> _What is being asked_: Arrange the text from all the records as a numbered list, one line per item, with blank lines left out. Leave the pictures out of your answer.

> _Input for this task_:
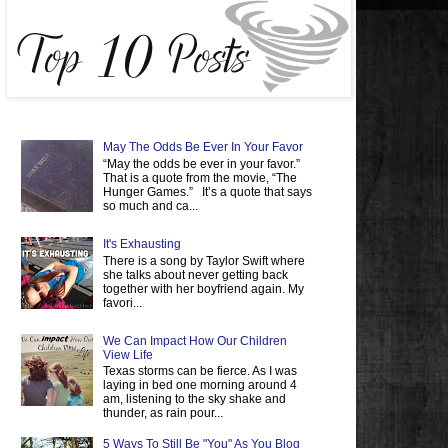
May The Odds Be Ever In Your Favor
“May the odds be ever in your favor.”
That is a quote from the movie, “The
Hunger Games.” It’s a quote that says
so much and ca...
It's Exhausting
There is a song by Taylor Swift where
she talks about never getting back
together with her boyfriend again. My
favori...
We Can Impact How Our Children
View Life
Texas storms can be fierce. As I was
laying in bed one morning around 4
am, listening to the sky shake and
thunder, as rain pour...
5 Ways To Still Be "You" As You Blog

> _Completed task_:
1. May The Odds Be Ever In Your Favor
2. “May the odds be ever in your favor.”
3. That is a quote from the movie, “The
4. Hunger Games.” It’s a quote that says
5. so much and ca...
6. It's Exhausting
7. There is a song by Taylor Swift where
8. she talks about never getting back
9. together with her boyfriend again. My
10. favori...
11. We Can Impact How Our Children
12. View Life
13. Texas storms can be fierce. As I was
14. laying in bed one morning around 4
15. am, listening to the sky shake and
16. thunder, as rain pour...
17. 5 Ways To Still Be "You" As You Blog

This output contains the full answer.